> [作業の説明]
抜粋の「# The library」から「用にビルドするには、マクロをデフォルト値 3 に設定するか、その行を完全に削除します。」までを、終わりの部分も含めて書き直してください。その際、「デフォルト」を「既定」に置き換えて更新してください。

> [抜粋部分]
-=-=-

BuildArch:      noarch
BuildRequires:  python%{python3_pkgversion}-devel                     3

# Build dependencies needed to be specified manually
BuildRequires:  python%{python3_pkgversion}-setuptools

# Test dependencies needed to be specified manually
# Also runtime dependencies need to be BuildRequired manually to run tests during build
BuildRequires:  python%{python3_pkgversion}-pytest >= 3


%global _description %{expand:
Pello is an example package with an executable that prints Hello World! on the command line.}

%description %_description

%package -n python%{python3_pkgversion}-pello                         4
Summary:        %{summary}

%description -n python%{python3_pkgversion}-pello %_description


%prep
%autosetup -p1 -n Pello-%{version}


%build
# The macro only supported projects with setup.py
%py3_build                                                            5


%install
# The macro only supported projects with setup.py
%py3_install


%check                                                                6
%{pytest}


# Note that there is no %%files section for the unversioned python module
%files -n python%{python3_pkgversion}-pello
%doc README.md
%license LICENSE.txt
%{_bindir}/pello_greeting

# The library files needed to be listed manually
%{python3_sitelib}/pello/

# The metadata files needed to be listed manually
%{python3_sitelib}/Pello-*.egg-info/

1
python3_pkgversion マクロを定義することで、このパッケージがビルドされる Python バージョンを設定します。デフォルトの Python バージョン 3.9 用にビルドするには、マクロをデフォルト値 3 に設定するか、その行を完全に削除します。

-=-=-

> [データ記録]

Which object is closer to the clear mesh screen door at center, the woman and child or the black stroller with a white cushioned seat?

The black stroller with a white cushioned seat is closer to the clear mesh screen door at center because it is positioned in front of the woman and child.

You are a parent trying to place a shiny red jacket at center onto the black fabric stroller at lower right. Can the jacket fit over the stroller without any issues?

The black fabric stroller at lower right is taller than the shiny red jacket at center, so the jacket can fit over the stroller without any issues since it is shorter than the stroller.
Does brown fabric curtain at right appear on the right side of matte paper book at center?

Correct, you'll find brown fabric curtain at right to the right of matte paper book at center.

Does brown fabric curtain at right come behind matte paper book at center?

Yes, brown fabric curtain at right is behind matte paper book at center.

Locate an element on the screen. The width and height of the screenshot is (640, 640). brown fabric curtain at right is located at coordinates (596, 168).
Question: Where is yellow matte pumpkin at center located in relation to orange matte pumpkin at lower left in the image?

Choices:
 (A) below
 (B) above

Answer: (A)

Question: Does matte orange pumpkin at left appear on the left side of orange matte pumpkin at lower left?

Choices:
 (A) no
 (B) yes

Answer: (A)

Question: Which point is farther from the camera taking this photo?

-=-=-

> [回答欄]
# The library files needed to be listed manually
%{python3_sitelib}/pello/

# The metadata files needed to be listed manually
%{python3_sitelib}/Pello-*.egg-info/

1
python3_pkgversion マクロを定義することで、このパッケージがビルドされる Python バージョンを設定します。既定の Python バージョン 3.9 用にビルドするには、マクロを既定値 3 に設定するか、その行を完全に削除します。